II. Mit dem Einspruch war das Streitpatent in vollem Umfang und gestützt auf die Einspruchsgründe unzulässiger Erweiterung (Artikel 100 c) EPÜ), unzureichender Offenbarung (Artikel 100 b) EPÜ), sowie mangelnder Neuheit und fehlender erfinderischer Tätigkeit (Artikel 100 a) EPÜ i.V.m. Artikeln 52 (1), 54 (1) und 56 EPÜ) angegriffen worden.
III. Folgende Dokumente wurden u.a. im erstinstanzlichen Verfahren herangezogen und im Beschwerdeverfahren wieder aufgegriffen:
E1: WO 2008/061908 A1
E2: EP 1 921 897 A1
E5: EP 2 200 400 A1.
IV. In der angefochtenen Entscheidung vertrat die Einspruchsabteilung u.a. folgende Auffassung:
- Hauptantrag (Patent in der erteilten Fassung): Weder der Einspruchsgrund der unzulässigen Erweiterung (Artikel 100 c) EPÜ) noch der Einspruchsgrund der unzureichenden Offenbarung (Artikel 100 b) EPÜ) stünden der Aufrechterhaltung des Patents in der erteilten Fassung entgegen, aber der Gegenstand des Anspruchs 1 sei nicht neu gegenüber der Druckschrift E1 (Artikel 54 (1) EPÜ).
- Hilfsanträge 1, 11 und 18: Der Gegenstand des Anspruchs 1 sei nicht neu gegenüber der Druckschrift E5 (Artikel 54 (1) EPÜ).
- Hilfsanträge 2 bis 8, 12 bis 17 und 19 bis 24: Der Anspruch 1 sei nicht klar (Artikel 84 EPÜ).
- Hilfsantrag 9: Der Antrag wurde nicht zugelassen (Regel 116 EPÜ).

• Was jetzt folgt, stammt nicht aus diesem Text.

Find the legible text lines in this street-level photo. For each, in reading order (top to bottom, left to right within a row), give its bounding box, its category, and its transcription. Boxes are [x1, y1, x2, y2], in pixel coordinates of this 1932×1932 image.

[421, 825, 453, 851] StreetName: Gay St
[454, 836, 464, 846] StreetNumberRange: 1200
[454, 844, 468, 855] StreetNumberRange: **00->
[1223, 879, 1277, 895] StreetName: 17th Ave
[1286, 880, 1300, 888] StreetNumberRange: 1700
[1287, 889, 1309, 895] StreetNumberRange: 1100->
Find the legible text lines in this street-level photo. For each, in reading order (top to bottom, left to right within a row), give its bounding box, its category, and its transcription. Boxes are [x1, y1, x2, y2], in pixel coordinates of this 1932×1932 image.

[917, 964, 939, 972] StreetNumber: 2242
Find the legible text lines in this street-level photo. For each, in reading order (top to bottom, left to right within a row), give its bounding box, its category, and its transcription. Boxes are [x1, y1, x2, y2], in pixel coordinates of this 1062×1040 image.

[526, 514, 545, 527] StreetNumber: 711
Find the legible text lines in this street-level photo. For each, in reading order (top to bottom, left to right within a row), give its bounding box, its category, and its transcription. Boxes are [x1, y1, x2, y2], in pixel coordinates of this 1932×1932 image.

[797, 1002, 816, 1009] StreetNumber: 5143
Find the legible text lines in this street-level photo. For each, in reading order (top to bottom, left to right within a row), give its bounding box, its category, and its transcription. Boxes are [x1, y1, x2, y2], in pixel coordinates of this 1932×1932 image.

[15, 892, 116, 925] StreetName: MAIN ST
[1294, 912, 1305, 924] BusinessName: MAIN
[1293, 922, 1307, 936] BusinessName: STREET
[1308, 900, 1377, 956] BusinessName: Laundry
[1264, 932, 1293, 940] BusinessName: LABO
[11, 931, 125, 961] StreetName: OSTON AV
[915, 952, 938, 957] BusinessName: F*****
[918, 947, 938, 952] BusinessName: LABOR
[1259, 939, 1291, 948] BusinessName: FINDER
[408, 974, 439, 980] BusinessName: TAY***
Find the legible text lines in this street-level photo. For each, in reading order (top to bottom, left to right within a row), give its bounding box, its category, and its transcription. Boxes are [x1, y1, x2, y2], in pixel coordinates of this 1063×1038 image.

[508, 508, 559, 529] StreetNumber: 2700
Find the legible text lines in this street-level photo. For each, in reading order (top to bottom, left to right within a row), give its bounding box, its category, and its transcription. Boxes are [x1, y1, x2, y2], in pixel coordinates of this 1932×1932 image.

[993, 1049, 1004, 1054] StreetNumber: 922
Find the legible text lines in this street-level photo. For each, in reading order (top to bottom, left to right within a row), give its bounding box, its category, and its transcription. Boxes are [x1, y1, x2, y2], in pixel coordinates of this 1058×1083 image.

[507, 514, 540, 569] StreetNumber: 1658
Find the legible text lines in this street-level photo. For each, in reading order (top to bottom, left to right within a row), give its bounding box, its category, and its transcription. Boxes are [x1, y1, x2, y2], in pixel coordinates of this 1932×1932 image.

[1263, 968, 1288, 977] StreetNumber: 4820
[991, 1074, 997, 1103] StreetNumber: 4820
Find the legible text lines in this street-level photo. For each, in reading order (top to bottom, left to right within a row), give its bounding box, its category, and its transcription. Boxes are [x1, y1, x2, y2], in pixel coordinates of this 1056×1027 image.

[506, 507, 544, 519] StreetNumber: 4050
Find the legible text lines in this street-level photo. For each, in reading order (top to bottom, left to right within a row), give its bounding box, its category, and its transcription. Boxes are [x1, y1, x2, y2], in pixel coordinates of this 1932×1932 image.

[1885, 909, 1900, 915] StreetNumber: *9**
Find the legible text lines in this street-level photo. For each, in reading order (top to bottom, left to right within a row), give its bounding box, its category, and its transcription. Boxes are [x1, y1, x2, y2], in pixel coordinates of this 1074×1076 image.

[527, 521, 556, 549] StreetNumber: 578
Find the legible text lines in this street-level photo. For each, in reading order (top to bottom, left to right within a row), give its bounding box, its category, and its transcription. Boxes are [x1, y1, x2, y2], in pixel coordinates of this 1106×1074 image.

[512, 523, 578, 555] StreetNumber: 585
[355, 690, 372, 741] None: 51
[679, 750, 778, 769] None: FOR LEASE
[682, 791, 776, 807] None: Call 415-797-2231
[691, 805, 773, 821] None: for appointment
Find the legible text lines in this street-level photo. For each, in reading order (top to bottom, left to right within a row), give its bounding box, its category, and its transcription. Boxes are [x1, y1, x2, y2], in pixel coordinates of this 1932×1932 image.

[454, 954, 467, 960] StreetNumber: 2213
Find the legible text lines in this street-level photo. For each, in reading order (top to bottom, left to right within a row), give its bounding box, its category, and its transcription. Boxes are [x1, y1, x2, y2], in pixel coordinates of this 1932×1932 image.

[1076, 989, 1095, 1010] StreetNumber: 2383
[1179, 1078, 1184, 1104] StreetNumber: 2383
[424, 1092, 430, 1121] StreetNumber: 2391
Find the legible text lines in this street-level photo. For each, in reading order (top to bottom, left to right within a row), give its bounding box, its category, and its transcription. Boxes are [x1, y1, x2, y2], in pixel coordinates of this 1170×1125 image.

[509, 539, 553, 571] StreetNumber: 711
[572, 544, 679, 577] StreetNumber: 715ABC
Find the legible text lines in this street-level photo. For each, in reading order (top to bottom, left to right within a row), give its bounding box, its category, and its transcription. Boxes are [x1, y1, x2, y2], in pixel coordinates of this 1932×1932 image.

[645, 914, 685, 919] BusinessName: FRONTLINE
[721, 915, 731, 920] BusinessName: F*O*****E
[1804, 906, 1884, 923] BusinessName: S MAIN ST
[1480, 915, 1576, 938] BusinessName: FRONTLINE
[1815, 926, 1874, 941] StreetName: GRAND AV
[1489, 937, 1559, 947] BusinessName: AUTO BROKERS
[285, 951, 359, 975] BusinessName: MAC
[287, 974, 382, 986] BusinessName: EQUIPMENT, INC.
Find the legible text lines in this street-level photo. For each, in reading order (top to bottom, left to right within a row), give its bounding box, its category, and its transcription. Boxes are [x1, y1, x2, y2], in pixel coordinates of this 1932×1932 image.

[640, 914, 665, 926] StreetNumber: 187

- Hilfsantrag 10: Die beanspruchte Erfindung sei ausführbar im Sinne von Artikel 83 EPÜ und der Gegenstand des Anspruchs 1 sei neu gegenüber der Druckschrift E5, er beruhe aber nicht auf einer erfinderischen Tätigkeit gegenüber den Druckschriften E1 und E5 (Artikel 56 EPÜ).
V. Mit der Beschwerdebegründung reichte die Beschwerdeführerin Ansprüche gemäß den Hilfsanträgen 1 bis 22 ein, die jeweils den der angefochtenen Entscheidung zugrundeliegenden Hilfsanträgen 1, 9, 10, 2 bis 8, 11 bis 13, 15 bis 20 und 22 bis 24 entsprechen.
VI. Die ehemalige Einsprechende (ehemalige Beschwerdegegnerin) nahm zunächst zur Beschwerdebegründung der Beschwerdeführerin Stellung, nahm dann aber mit Schreiben vom 8 März 2022 ihren Einspruch zurück.
VII. In einer Mitteilung nach Artikel 15 (1) VOBK 2020 (siehe ABl. EPA 2021, A35), die der Ladung zu einer mündlichen Verhandlung als Anlage beigefügt war, legte die Kammer ihre vorläufige Einschätzung der Sachlage dar.
VIII. Mit Schreiben vom 9. Januar 2023 reichte die Beschwerdeführerin Ansprüche gemäß dem Hilfsantrag 23 ein.
IX. Die mündliche Verhandlung vor der Kammer fand am 27. April 2023 statt.
Während der mündlichen Verhandlung reichte die Beschwerdeführerin die Ansprüche 1 bis 8 gemäß einem neuen Hilfsantrag 1a und die geänderten Beschreibungsseiten 2 bis 7 ein. Danach erklärte die Beschwerdeführerin den Hilfsantrag 1a zu ihrem Hauptantrag und ihren vorliegenden Hauptantrag zum Hilfsantrag, gefolgt von den vorliegenden Hilfsanträgen 1 bis 23.
Die Beschwerdeführerin beantragte als Hauptantrag die Aufhebung der angefochtenen Entscheidung und die Aufrechterhaltung des Patents in geänderter Fassung auf der Grundlage der Ansprüche des in der mündlichen Verhandlung eingereichten Hilfsantrags 1a, und hilfsweise die Zurückweisung des Einspruchs oder weiter hilfsweise die Aufrechterhaltung des Patents in geänderter Fassung auf der Grundlage der Ansprüche eines der mit der Beschwerdebegründung eingereichten Hilfsanträge 1 bis 22 oder des mit Schreiben vom 9. Januar 2023 eingereichten Hilfsantrags 23.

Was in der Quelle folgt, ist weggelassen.